¶ … Food System
Unintended Consequences of Pursuing Cheap Food
We have become accustomed to pursuing cheap food. On surface, it is a rational choice. The cheaper the food we buy to eat and drink the better, as the assumption goes. Coupled with this understandable human desire is the ubiquitous corporate advertising of cheap food and business attempts to convince the consumers that the cheap food offers much greater variety of choices than otherwise would be possible. Most consumers fall for these marketing strategies. But there are at least two unintended consequences of pursuing cheap food. Cheap food -- more precisely, what we buy as "cheap food" -- is unhealthy, which we are choosing consciously. And cheap may be not as "cheap" as we assume. There are evidences showing that pursuing cheap food may lead to food crisis and hunger.
In our culture, we are fascinated by the word "choice." We always want to have as many options as possible.

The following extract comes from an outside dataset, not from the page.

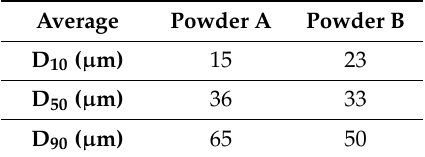
Table 2. Summary of particle size data for both powder A and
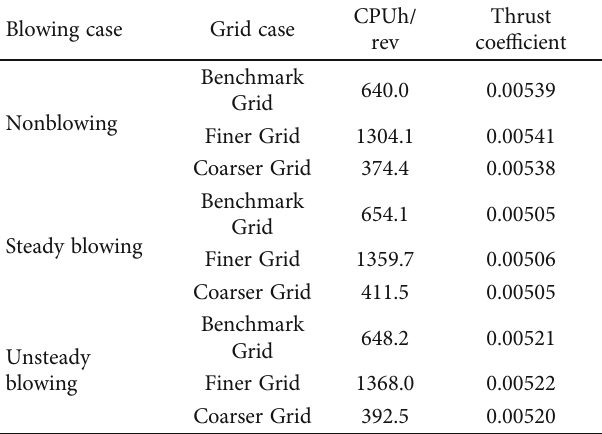
Table 2: Comparison of the computational cost, thrust coe ffi cient of three grid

And manufacturers, including food corporations, skillfully exploit this cultural pattern for their own benefit. Using elaborate packaging and cool-sounding names, food producers come up with new products every year, introducing around 15-20,000 new food products to the market. We have lost track of the effects of this, assuming that these varieties offer us greater choices. In reality, as Patel argues, "we don't really choose our food -- our food chooses us. . . . Most of what we consider our choices at the consumer end of the food system have been narrowed and shaped before we even begin to think consciously about them" (Patel 253, 255). As Patel further explains, the choices are made for us by the food corporations whose ultimate purpose is maximizing their profit. Even nutritional science is subjugated for this purpose. For examples, it is generally understood by independent scientists that brown flour is more nutritious and healthy than white flour. But in an experiment sponsored by Britain's Medical Research Council, two groups of children were fed with a rich diet for a certain period of time, but each of them being fed either brown flour or white flour only. Both groups of children grew well and equally because their diet consisted of a variety of vitamin-rich food. But the scientists used the experiment to report that the height and weight of both groups of children grew equally -- in essence, giving producers carte blanche to produce as much white flour as possible and market it as nutritious as brown flour. Patel explains: When industrial food companies engage in scientific debate, they do so in an attempt to change our tastes, even reversing what was previously considered good science" (260).